Monday, February 17, 2014

Writing Deadlines & Monday Motivation

For me, nonfiction is so much a job, and that’s one of the reasons that I’ve been a successful nonfiction writer, compared to some of my friends who are novelists. This was true especially in my twenties and thirties. I have lots of friends whom I was always recommending to magazines -- I’ll put in a good word for you, and you can get this job too -- and they couldn’t do it. They procrastinated. They couldn’t do this whole deadline thing, and it made them incredibly miserable, to have the looming assignment, and for some reason that never bothered me; I’m really good with assignments!

I was listening to Fresh Air the other day, and it was an interview with Ann Patchett, and she brought up the idea of deadlines and writing, and how that worked for her, even though her peers were driven mad by magazine writing because of the deadlines, and felt this gust of fresh air (hah).  I love having deadlines for written work -- a hard deadline, even from a friend, pushes me to DO IT.  If I'm tinkering with something, I'll tinker forever.  But if someone's actively tapping a foot, waiting for my project, well then I'd better stop tinkering and start working.  The longer I write, the more I find this to be really true -- whether it's my fortnightly RVANews column, or a project I'm working on with a friend (Greg, I've got an open Google Doc tab, I'm working!), if it's a project with a hard deadline, then I try as hard as possible to be The Dependable One.  It's probably a deep-seated desire to not disappoint someone who's counting on me, in however small a way.  If I'm late with X, Y will be disappointed in me, and THAT CANNOT HAPPEN.  LIFE WILL BE OVER MY SHAME WILL BE COMPLETE NOPE NOPE NOPE NOPE.

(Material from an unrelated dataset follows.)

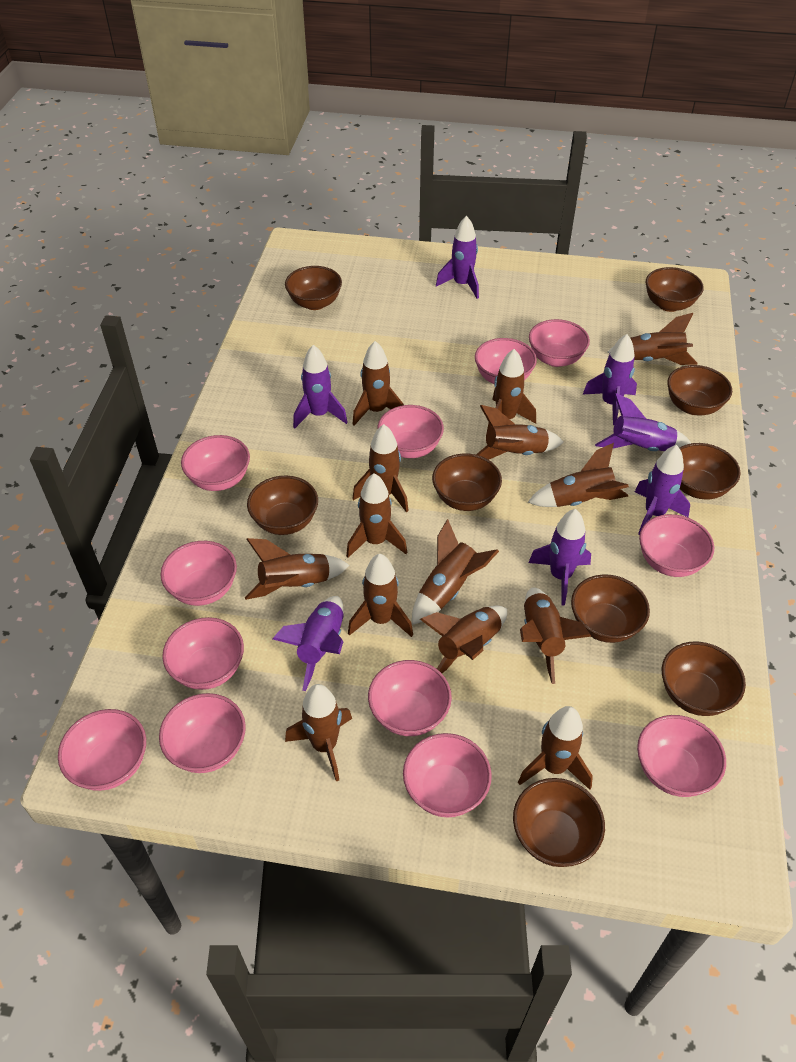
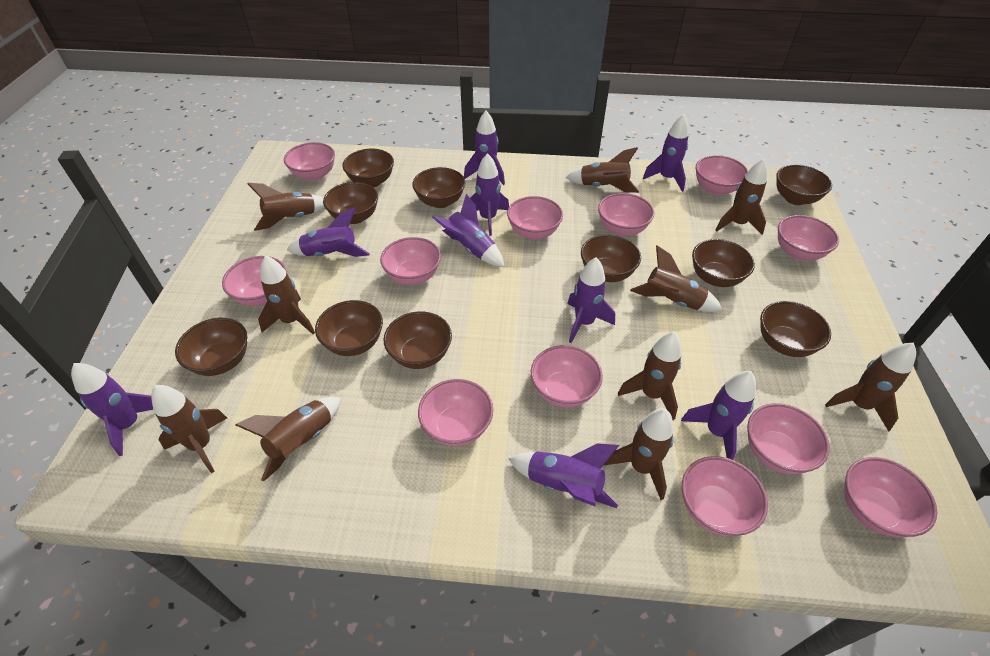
brown bowl: [247,476,318,535] [285,266,342,310] [432,454,502,511] [513,778,605,867] [571,574,650,643] [646,267,704,312] [662,641,746,716] [667,365,732,415] [680,443,741,500] = 9 -> [175,318,247,376] [315,300,383,356] [323,182,378,224] [342,149,394,187] [383,311,452,369] [412,167,465,208] [581,235,641,282] [692,239,755,287] [760,301,831,357] [776,165,832,205] = 10
brown rocket: [245,538,350,600] [285,684,352,781] [346,473,407,558] [348,554,413,637] [352,424,409,512] [353,341,404,426] [412,519,499,625] [420,606,507,673] [476,405,564,460] [487,349,536,430] [518,706,593,790] [520,588,592,684] [528,443,629,507] [608,313,697,365] = 14 -> [151,385,227,473] [235,397,341,482] [247,183,325,231] [258,255,315,334] [565,147,640,193] [604,408,674,500] [618,331,682,420] [630,245,723,312] [715,159,767,235] [825,343,916,431] = 10
purple rocket: [272,596,344,691] [293,345,348,429] [436,216,479,299] [528,509,591,605] [583,334,637,425] [595,393,691,451] [635,445,690,535] = 7 -> [71,363,153,456] [287,207,370,257] [432,194,504,267] [464,111,505,185] [470,153,509,236] [509,443,619,508] [567,257,615,343] [643,114,689,192] [681,371,756,460] = 9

Sorry, favorite gif, cannot resist using under any remotely applicable circumstance, amen

If it's a project that I signed up for, or if it's a project to do with my professional life/job, it'll get done (if nobody else sets a deadline and it's open-ended, I'll set one myself).  But personal side projects just end up at the back of the queue.  I know personal projects just aren't going to move faster than a sloth's pace for that reason.  A dead sloth.  I suppose it's that way with everyone.  If there were more hours in the day...well, truthfully I'd probably spend them watching Downton Abbey or Teen Mom 2, if I'm supposed to be all honest and stuff on this blog.  

But man, the heights I could soar if someone would just give me a deadline for a novel.  A deadline, a deadline, my kingdom for a deadline!  

And with that...happy Monday?  How's about this, if you're like me, consider this your ~Monday Motivation~: I'm going to be very disappointed with you if you don't finish that personal project by the end of the week!  Get to work!  RAH RAH!  :D

(Okay, so maybe you're off of work this Monday like I am.  Well, all the more reason to work on that personal project, right?  Like I'm totally doing!*)

*Not.  I'm working on column to send to my editor by the end of the day, and then on that collaborative writing project with Greg.  Personal writing projects, back to the end of the queue!  My own apparently something I can't take.  :P

1 comment:

  1. I'm so with you on being The Dependable One, which is why I tend to work better with deadlines, too. It also means that even if I'm under the crunch of a deadline, I'll still want my work to be good (ah, why can't I just be a disappointment!?!) and won't just throw something together to make the cut.